Task prompt: Copy all entries exactly, and wherever an entry holds a picture, leave that picture out.
+ + + +
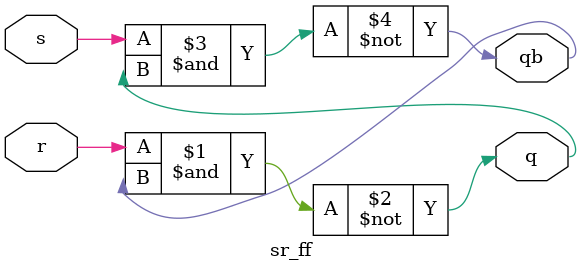
<source format=v>
module sr_ff(s,r,q,qb);
input s,r;
output q,qb;
assign q=~(r&qb);
assign qb=~(s&q);
endmodule
</source>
+ + + +
Solution:
<source format=v>
module sr_ff(s,r,q,qb);
input s,r;
output q,qb;
assign q=~(r&qb);
assign qb=~(s&q);
endmodule
</source>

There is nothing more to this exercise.